Traditionally, Japanese clothing - the kosode and its later evolution, the kimono - had no pockets. Although the kimono sleeves could be used to store small objects, the men who wore the kimono needed a larger and stronger container in which to store their personal belongings, such as pipes, tobacco, silver and seals, which resulted in the development of containers known as sagemono, which were suspended by cords from the belts of the dresses ( obi).
These containers may have been pouches or small woven baskets, but the most popular were handmade boxes (inro) held closed by ojime, sliding beads on ropes. Whatever the shape of the container, the fastener that attached the cord to the top of the belt was a sculpted button-shaped rocker called netsuke. Netsuke, like the inro and the ojime, has evolved over time from a strictly utilitarian status to objects of great artistic value and an expression of extraordinary craftsmanness. Netsuke production was the most popular during the Edo period (1615-1868).
Today, netuke production continues and some modern netukes can reach high prices in the UK, Europe, US, Japan and elsewhere
In Asia, we find the symbolism of the skull in Buddhism and Hinduism through their religious art. Indeed, the representation of the lord of death among Buddhists, named Yama, has five skulls around his head, like a crown that indicates a victory over five defects: hatred, greed, pride, envy and ignorance. On the other hand in the Hindu religion Kali the goddess of death is adorned with a necklace of skulls.
Mahakala is almost always depicted with a crown of five skulls, which feature the transformation of the five kleshas (the afflictions) into the Five Wisdoms of Buddha.
Skulls are often found in Buddhist collars. Through this we represent again the impermanence of existence.
For example it is quite common to cross bowls made with skulls, called kapala in Sanskrit. Buddhist monks spend time looking at them to remember their temporality. It keeps in mind that death is omnipresent and can happen at any time.
The importance of the skull lies in the representation of this part of the body in many European and Asian legends. The macrocosmic representation of Man compares his skull, protector of the soul, to the celestial vault, the domain of the gods. For example in the Icelandic Grimnismal, the skull of the giant Ymir becomes the vault of heaven at his death.
In the Maya civilization in America, which originated in prehistory, belief in gods is broken down into two categories, according to a binary distinction between good and evil.

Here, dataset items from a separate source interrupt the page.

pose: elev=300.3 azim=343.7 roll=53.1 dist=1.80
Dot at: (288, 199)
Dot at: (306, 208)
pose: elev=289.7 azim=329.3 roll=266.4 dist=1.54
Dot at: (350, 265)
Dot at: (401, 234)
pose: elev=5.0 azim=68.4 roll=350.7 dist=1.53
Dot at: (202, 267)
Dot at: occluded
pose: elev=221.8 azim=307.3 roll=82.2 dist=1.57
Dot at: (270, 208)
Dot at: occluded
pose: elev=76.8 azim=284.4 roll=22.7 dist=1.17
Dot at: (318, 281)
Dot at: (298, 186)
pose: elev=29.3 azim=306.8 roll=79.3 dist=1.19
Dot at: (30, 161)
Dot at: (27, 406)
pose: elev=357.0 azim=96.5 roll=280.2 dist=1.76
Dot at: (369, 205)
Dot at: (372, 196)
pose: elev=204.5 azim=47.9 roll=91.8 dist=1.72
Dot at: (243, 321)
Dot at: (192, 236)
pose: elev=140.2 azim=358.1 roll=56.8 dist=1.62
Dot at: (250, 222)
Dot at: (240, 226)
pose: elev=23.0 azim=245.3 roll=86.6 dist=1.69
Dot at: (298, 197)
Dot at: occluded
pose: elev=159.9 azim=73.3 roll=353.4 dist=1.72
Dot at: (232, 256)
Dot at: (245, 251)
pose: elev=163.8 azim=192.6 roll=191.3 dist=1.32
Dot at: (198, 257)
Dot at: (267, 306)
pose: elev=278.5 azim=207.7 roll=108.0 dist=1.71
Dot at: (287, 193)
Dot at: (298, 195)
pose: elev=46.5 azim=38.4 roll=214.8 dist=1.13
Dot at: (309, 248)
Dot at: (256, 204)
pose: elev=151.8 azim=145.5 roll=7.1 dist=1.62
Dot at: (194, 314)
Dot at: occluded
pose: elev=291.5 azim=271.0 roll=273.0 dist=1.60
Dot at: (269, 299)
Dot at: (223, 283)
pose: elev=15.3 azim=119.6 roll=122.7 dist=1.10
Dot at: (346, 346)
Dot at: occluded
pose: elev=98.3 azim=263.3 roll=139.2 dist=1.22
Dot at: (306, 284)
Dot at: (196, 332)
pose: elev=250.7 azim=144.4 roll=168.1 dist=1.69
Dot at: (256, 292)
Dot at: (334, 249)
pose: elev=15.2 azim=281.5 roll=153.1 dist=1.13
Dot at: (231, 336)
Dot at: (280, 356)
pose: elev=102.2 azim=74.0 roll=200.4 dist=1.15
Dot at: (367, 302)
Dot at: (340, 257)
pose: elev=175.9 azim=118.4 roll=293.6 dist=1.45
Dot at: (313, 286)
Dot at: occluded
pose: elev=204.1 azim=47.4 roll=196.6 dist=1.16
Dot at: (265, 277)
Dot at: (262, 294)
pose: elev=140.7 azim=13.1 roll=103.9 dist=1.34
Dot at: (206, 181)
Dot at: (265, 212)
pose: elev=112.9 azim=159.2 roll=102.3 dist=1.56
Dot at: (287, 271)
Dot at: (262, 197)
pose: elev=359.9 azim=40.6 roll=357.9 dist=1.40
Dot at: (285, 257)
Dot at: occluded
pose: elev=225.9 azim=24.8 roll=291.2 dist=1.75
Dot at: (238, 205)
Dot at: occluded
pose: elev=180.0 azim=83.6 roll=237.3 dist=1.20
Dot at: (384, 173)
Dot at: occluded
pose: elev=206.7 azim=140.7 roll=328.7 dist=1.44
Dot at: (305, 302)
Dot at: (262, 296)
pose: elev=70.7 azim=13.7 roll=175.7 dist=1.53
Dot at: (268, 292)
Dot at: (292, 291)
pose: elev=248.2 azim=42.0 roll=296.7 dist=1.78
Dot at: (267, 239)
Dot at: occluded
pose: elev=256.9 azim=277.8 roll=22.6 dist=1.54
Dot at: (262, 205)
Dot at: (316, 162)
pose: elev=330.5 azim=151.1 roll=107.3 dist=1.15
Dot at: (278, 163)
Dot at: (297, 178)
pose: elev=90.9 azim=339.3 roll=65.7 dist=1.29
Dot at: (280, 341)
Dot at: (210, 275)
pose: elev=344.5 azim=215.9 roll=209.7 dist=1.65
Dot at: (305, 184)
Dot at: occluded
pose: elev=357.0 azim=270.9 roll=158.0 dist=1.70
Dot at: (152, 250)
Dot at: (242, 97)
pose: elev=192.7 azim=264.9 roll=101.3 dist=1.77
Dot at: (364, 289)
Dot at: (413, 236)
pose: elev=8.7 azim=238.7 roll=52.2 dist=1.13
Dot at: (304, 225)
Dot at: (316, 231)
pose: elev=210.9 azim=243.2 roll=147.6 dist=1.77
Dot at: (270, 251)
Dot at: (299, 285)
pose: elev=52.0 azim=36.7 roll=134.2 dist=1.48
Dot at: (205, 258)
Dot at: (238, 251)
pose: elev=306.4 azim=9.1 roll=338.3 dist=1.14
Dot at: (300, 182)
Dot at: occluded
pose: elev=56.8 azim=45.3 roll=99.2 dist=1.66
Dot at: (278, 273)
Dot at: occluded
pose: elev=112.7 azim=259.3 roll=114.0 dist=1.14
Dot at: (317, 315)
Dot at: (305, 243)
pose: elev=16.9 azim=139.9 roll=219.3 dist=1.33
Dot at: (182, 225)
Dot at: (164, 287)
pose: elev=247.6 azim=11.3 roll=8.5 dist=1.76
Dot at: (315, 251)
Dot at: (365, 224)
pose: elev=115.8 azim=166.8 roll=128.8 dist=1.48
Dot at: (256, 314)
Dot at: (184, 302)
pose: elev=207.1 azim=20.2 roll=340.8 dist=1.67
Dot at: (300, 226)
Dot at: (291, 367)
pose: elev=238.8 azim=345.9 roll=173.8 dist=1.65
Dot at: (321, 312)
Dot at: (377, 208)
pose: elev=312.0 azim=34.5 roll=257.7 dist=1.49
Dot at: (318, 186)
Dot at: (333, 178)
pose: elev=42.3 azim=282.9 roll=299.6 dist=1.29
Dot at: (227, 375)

One is associated with the day and sky comprising 13 deities and the other is related to the underworld of 9 gods called "the lords of the night" among which we find the god of death represented by a skeleton with a terrifying skull.
In Christian culture the morbid fatality of the skull is nuanced by faith in the afterlife and a life after death. The biblical design of the skull is illustrated by the Golgotha also known as the "skull mount" where Adam would be buried, his skull and shins being represented at the foot of the cross of Jesus. A tree could grow on this skull, a tree of life that compares Jesus to a reborn Adam.